Tuesday, July 24, 2012

Commodity Prices and QE3

Debate is raging over whether another round of quantitative easing will in fact help boost the price of commodities.

Bears look at it from the point of view of demand alone, while bulls look at it from a more holistic view.

While demand is obviously a major factor in commodity prices, the U.S. dollar is just as important, and also can determine the demand because commodities are bought with U.S. dollars being used as the medium of exchange.

So if the U.S. dollar is strong, the demand for commodities can go down because of the high cost of acquiring them. That is what has been happening as it has strengthened against a number of currencies as the sovereign debt crisis in Europe continues to push down the price of competitive currencies.

If the Federal Reserve eases, that is sure to put downward pressure on the dollar and commodity prices in general will start to rise again.

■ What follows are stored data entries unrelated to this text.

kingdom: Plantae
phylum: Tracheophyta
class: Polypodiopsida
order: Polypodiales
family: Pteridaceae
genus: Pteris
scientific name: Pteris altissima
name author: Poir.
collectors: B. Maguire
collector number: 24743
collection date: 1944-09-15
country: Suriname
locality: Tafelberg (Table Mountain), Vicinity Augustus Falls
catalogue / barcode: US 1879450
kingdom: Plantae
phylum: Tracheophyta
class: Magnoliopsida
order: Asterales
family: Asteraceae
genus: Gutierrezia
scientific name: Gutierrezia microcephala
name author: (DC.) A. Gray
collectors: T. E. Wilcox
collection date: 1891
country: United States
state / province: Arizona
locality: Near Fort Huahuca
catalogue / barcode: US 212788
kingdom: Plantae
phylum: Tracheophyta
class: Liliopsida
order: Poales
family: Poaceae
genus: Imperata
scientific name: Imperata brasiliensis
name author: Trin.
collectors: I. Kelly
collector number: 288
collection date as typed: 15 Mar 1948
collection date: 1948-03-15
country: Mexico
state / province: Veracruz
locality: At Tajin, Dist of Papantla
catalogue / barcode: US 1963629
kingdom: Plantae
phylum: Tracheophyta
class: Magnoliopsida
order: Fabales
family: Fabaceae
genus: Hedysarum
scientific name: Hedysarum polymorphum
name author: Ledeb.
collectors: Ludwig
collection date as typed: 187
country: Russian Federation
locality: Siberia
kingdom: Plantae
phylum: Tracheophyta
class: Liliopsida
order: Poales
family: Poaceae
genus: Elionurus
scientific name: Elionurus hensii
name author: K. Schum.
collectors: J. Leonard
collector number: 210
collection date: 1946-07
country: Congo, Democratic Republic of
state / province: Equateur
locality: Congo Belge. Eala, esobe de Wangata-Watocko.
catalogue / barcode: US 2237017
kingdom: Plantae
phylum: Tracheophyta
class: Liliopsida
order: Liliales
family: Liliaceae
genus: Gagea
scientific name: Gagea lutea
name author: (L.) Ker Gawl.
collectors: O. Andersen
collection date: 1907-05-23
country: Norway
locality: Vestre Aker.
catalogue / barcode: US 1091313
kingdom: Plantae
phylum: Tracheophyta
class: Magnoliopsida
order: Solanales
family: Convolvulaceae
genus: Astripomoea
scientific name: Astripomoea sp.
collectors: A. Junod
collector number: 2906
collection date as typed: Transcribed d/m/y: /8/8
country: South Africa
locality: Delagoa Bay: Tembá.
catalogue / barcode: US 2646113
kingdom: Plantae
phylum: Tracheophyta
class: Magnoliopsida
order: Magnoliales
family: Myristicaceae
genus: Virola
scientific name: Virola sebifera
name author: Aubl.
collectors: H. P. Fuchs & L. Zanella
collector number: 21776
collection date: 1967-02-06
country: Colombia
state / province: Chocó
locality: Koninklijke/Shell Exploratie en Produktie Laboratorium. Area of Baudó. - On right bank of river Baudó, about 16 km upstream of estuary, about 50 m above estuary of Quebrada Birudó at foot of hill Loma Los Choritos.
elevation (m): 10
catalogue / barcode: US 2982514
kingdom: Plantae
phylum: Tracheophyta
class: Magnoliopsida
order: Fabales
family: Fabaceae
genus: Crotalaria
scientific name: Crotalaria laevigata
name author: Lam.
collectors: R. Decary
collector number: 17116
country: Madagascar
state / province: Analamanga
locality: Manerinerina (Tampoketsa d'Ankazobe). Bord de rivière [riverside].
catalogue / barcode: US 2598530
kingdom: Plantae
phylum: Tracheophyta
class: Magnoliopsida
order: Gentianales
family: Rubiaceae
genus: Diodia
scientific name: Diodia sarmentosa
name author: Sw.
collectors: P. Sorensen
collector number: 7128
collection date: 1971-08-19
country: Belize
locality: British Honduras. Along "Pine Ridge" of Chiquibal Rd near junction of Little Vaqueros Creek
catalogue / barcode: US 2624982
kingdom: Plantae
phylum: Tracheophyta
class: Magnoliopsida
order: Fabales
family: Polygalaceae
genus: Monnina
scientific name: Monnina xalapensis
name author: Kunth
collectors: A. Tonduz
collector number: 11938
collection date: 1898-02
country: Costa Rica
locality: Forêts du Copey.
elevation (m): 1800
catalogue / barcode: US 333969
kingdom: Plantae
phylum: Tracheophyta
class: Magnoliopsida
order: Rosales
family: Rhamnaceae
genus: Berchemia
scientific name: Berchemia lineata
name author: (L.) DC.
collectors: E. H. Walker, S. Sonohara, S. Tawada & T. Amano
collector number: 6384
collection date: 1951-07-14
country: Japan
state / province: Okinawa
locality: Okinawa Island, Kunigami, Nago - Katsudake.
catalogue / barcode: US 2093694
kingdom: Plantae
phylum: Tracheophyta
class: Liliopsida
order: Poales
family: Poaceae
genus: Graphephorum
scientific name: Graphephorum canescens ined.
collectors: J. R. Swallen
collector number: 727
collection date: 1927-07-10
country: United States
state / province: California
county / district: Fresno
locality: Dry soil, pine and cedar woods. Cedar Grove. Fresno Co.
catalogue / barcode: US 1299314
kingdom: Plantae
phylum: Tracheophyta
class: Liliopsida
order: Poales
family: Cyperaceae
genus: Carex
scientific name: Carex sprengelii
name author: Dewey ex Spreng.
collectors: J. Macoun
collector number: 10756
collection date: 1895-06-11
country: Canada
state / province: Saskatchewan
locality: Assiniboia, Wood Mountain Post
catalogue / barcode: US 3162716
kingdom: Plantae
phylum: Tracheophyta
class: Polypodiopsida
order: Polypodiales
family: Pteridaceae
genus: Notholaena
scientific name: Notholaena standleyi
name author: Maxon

There are other factors involved, but the strength of the U.S. dollar is among the top elements that impact most commodities.

Gold and silver will especially respond strongly if there is more easing, as they are also considered alternative currencies or safety against inflation, along with many industrial uses in regard to silver.

Over the short term it's any one's guess as to the price movement of commodities, but over the long haul there is no doubt commodities will, for the most part, continue on their upward price run.

Some commodities, for example grains, are already outside the impact of whether or not more easing will come, as other factors like the ongoing drought in America, and now parts of Europe and Australia, are aiding in pushing grain prices like corn and soybeans to record highs.